36話 夜襲
「はあ……私は本当についてないわ」
「どうしたのですか、おひい様」
「こんな醜い小男とひっそり森で一晩明かそうだなんて。しかも食事は貧相な干し肉だなんて」
西に向かう途中の森。
日が暮れてきたので二人は休もうと焚き火を囲んでいた。
「あれだけの大軍勢が居たのになぁ」
「でも食わせるのも大変でしたし」
「人間領までくれば食料もいらないと思ったら人間どもの反撃をくらった。ああ、ついてない……」
「なに、魔王様が蘇ればいいのです。それで万事解決です」
「そうね。聖域の森か……」
ファラーシャは西の方角を見据え、何かを思っている風だった。
「さあ、一眠りしよう。明日も一日走り通しだ」
ファラーシャとナミラはここまで人の作った道を避け、森を走り抜けてきた。
さすがに体力の消耗も激しい。
「寝台になれ、ナミラ」
「あい、おひい様……」
そんなやり取りをしていた最中だった。
「――見つけたぞ!」
甲高い子供の声。
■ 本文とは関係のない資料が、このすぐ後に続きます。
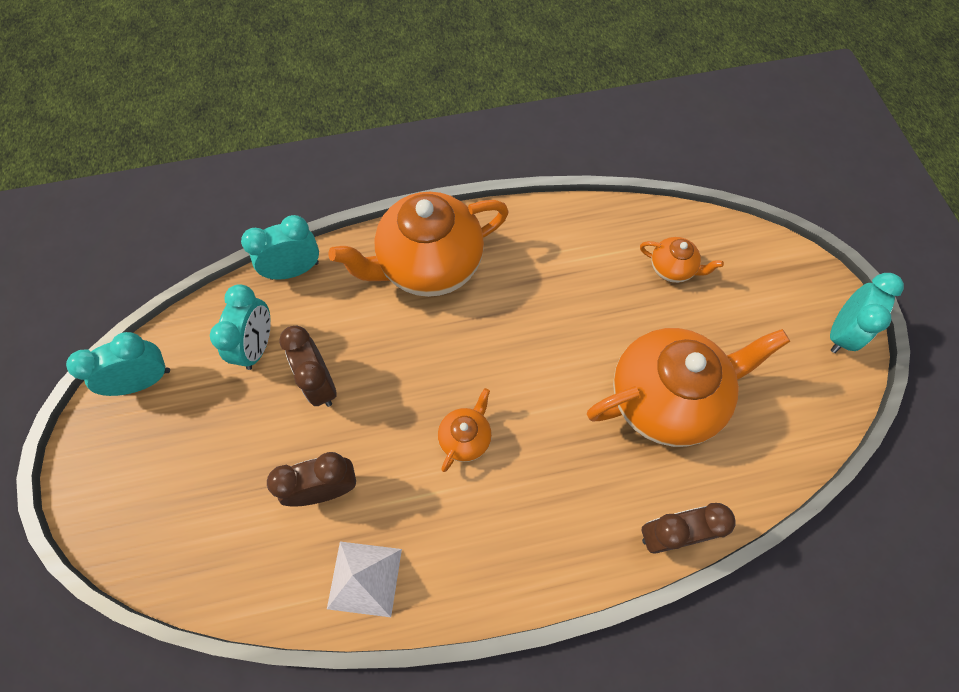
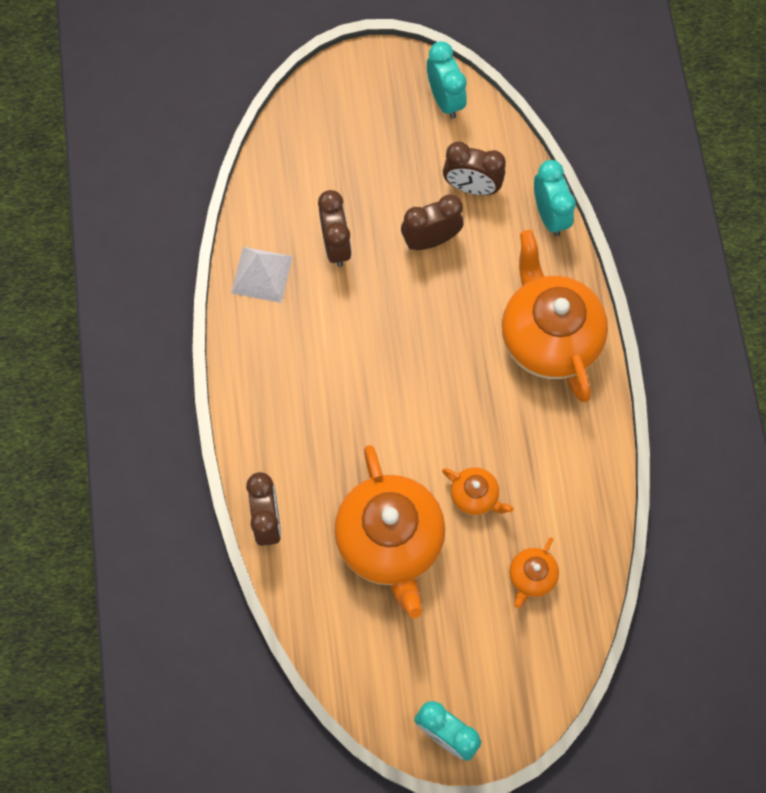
camera: 95 degrees right, 5 degrees up
(257, 346) = (471, 187): turquoise clock -> brown clock
(465, 438) = (369, 359): orange teapot -> orange teapot (475, 496)

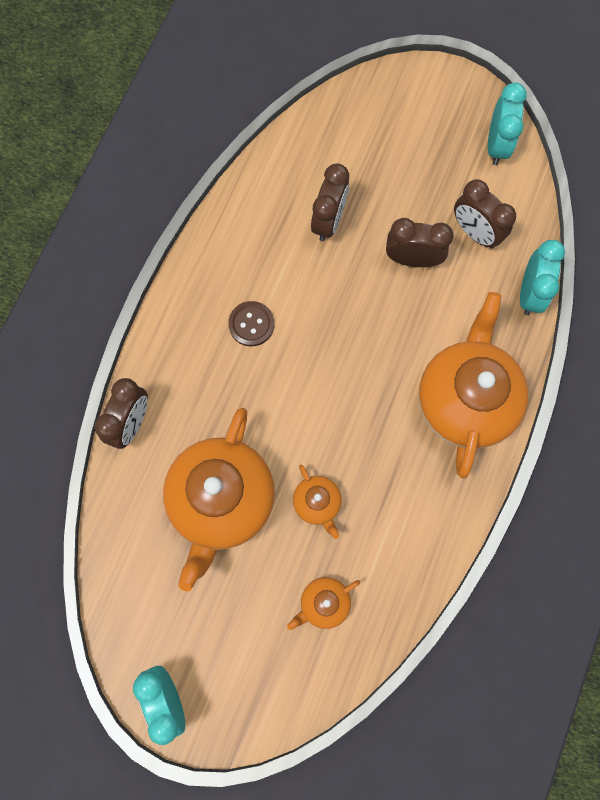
camera: 30 degrees right, 5 degrees up
(261, 274) = (252, 212): white pyramid -> none
(322, 374) = (251, 324): none -> brown button

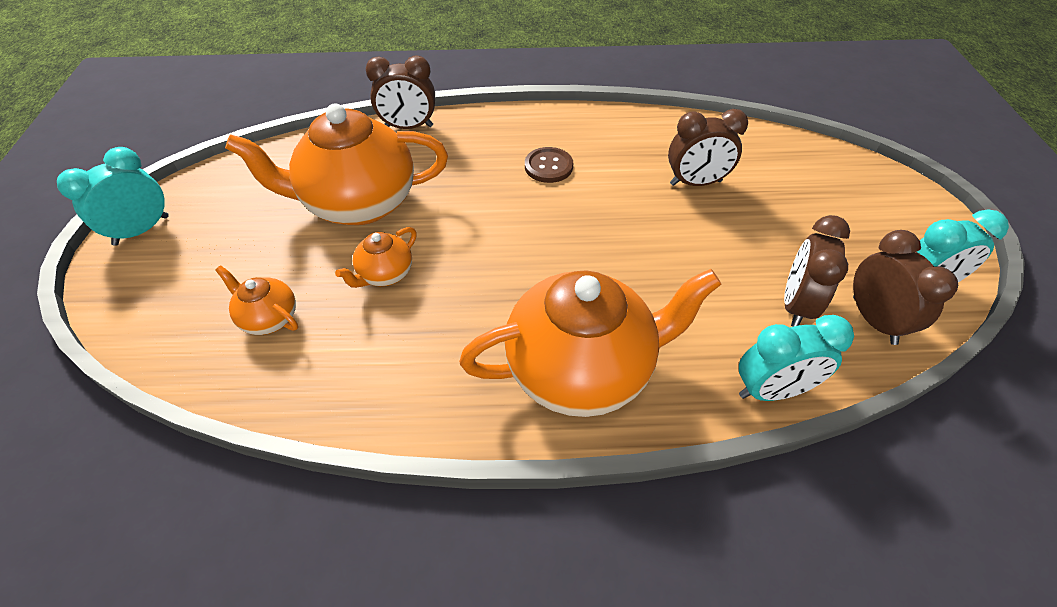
camera: 65 degrees right, 25 degrees down
(412, 259) = (713, 259): brown clock -> brown clock (873, 320)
そして白い竜巻のような何かがファラーシャとナミラの前に現われた。
「覚悟しろ、魔族女!」
「あの餓鬼と勇者の男か! どうやってここまで……」
ファラーシャは人間のしつこさを更に痛感した。
「あいにく人は知恵ある生き物で、私はその中でもとびきりなのでね」
シルヴィエはそんなファラーシャを煽るような言葉を口にして彼女を睨み付けた。
「餓鬼のくせに……」
「ただの餓鬼と思うな。私は大聖女シルヴィエ・リリエンクローン」
「……大聖女?」
ファラーシャはキョトンとして目の前の小さな子供を見つめた。
「そ、そうだぞ、大聖女だ! お前こそ何者だ」
「私はファラーシャ、魔王の十三番目の姫だ」
「魔王の子……」
「その通り」
シルヴィエはそこで自分の予想に確信を得た。
もしも魔王の封印を解こうと考えるのなら、それは肉親に違いない。
「カイ、絶対にここで食い止めるぞ」
「おお!」
カイが神剣ラグナロスを構え、ぐっと前に出た。
「この剣を振るものに、神は咎人を滅する力を与えん……聖断」
カイに付与魔法が施され、その体に力が満ちる。
「ふん……ナミラ!」
「あい、おひい様!」
ナミラの肉体が変化し、巨大な鎖鎌へと変わる。
それをファラーシャは軽々と振り回し、カイへと迫った。
――ガキン!
暗い森で火花が散る。
「……悪しき霊よ、この者達に楔を。魔鎖」
「な……!?」
するとナミラの大鎌の鎖がスルスルと伸び、蜘蛛の巣のように地面を這った。
「『動くな』」
「ぐ……」
カイとシルヴィエはファラーシャの魔法で拘束された。
「くそっ」
「あせるなカイ! 聖なる神霊よ、悪しき楔を取り払い給え! 聖解」
シルヴィエのカウンターの魔法で、途端に黒い呪縛が爆散する。
「ちっ」
「やったな! 覚悟しろ!」
自由を取り戻したカイが再び剣を握りしめると、ファラーシャは口の端を歪め、笑った。
「……嫌だね」
「はぁ?」
「私は眠い! ウジ虫どもとやりあうのはゴメンよ」
そうファラーシャが言った途端、もうもうと黒い霧が辺りを覆った。
「な……これ……」
「カイ、目をつむれ。毒霧だ!!」
その霧を吸い込んだ胸は痛み、目からは涙が止めどなく溢れる。
「ひ、ひどいにおいですぅ……」
クーロもこれには涙目になっているし、その父母、エルとナキもダメージを負ったようだ。
「あはははは! ではな!」
ファラーシャの笑い声がどんどん遠くなっていく中、皆はどうすることもできなく、ただ蹲っていた。
そして霧が晴れた時にはファラーシャとナミラの姿はそこには無かった。
「神霊の聖なる加護をこの者に、癒しの力を与えたまえ。聖癒」
シルヴィエは咳き込みながら回復魔法を唱えた。
「みんな大丈夫か?」
「ああ、ありがとう。しかし……また逃してしまった」
カイもクーロ達も無事なようだ。
だが、カイは悔しそうに地面を叩いた。
「カイ、焦るな。行き先は決まっているんだ、先回りしよう。エル! ナキ!」
「わかった。さあ乗れ」
こうしてシルヴィエ達は精霊の森に先回りして彼女らを待ち受けることにした。